What you have to do:
From the first line of the entries down to the line with "On December 9, 2020, the", write out every line exactly; that last line counts, but pictures do not.

Records from a dataset:
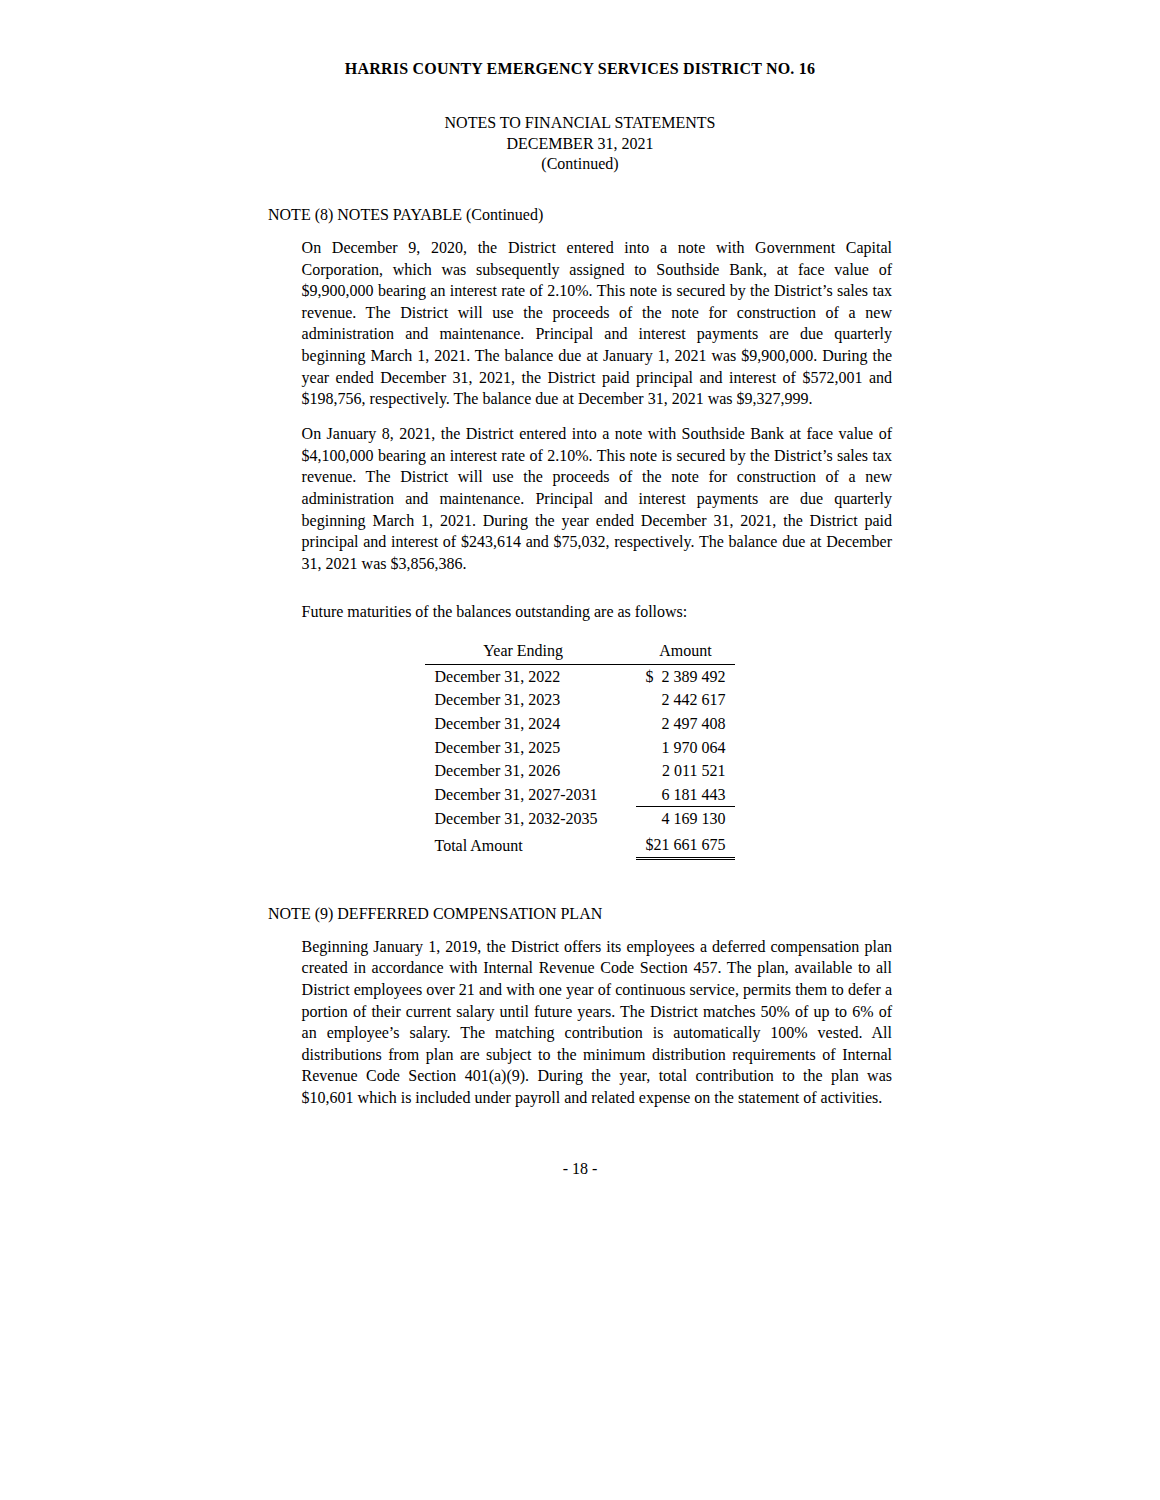HARRIS COUNTY EMERGENCY SERVICES DISTRICT NO. 16
NOTES TO FINANCIAL STATEMENTS
DECEMBER 31, 2021
(Continued)
NOTE (8) NOTES PAYABLE (Continued)
On December 9, 2020, the District entered into a note with Government Capital Corporation, which was subsequently assigned to Southside Bank, at face value of $9,900,000 bearing an interest rate of 2.10%. This note is secured by the District’s sales tax revenue. The District will use the proceeds of the note for construction of a new administration and maintenance. Principal and interest payments are due quarterly beginning March 1, 2021. The balance due at January 1, 2021 was $9,900,000. During the year ended December 31, 2021, the District paid principal and interest of $572,001 and $198,756, respectively. The balance due at December 31, 2021 was $9,327,999.
On January 8, 2021, the District entered into a note with Southside Bank at face value of $4,100,000 bearing an interest rate of 2.10%. This note is secured by the District’s sales tax revenue. The District will use the proceeds of the note for construction of a new administration and maintenance. Principal and interest payments are due quarterly beginning March 1, 2021. During the year ended December 31, 2021, the District paid principal and interest of $243,614 and $75,032, respectively. The balance due at December 31, 2021 was $3,856,386.
Future maturities of the balances outstanding are as follows:
| Year Ending | Amount |
| --- | --- |
| December 31, 2022 | $ 2 389 492 |
| December 31, 2023 | 2 442 617 |
| December 31, 2024 | 2 497 408 |
| December 31, 2025 | 1 970 064 |
| December 31, 2026 | 2 011 521 |
| December 31, 2027-2031 | 6 181 443 |
| December 31, 2032-2035 | 4 169 130 |
| Total Amount | $21 661 675 |
NOTE (9) DEFFERRED COMPENSATION PLAN
Beginning January 1, 2019, the District offers its employees a deferred compensation plan created in accordance with Internal Revenue Code Section 457. The plan, available to all District employees over 21 and with one year of continuous service, permits them to defer a portion of their current salary until future years. The District matches 50% of up to 6% of an employee’s salary. The matching contribution is automatically 100% vested. All distributions from plan are subject to the minimum distribution requirements of Internal Revenue Code Section 401(a)(9). During the year, total contribution to the plan was $10,601 which is included under payroll and related expense on the statement of activities.
- 18 -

Written answer:
HARRIS COUNTY EMERGENCY SERVICES DISTRICT NO. 16
NOTES TO FINANCIAL STATEMENTS
DECEMBER 31, 2021
(Continued)
NOTE (8) NOTES PAYABLE (Continued)
On December 9, 2020, the District entered into a note with Government Capital Corporation, which was subsequently assigned to Southside Bank, at face value of $9,900,000 bearing an interest rate of 2.10%. This note is secured by the District’s sales tax revenue. The District will use the proceeds of the note for construction of a new administration and maintenance. Principal and interest payments are due quarterly beginning March 1, 2021. The balance due at January 1, 2021 was $9,900,000. During the year ended December 31, 2021, the District paid principal and interest of $572,001 and $198,756, respectively. The balance due at December 31, 2021 was $9,327,999.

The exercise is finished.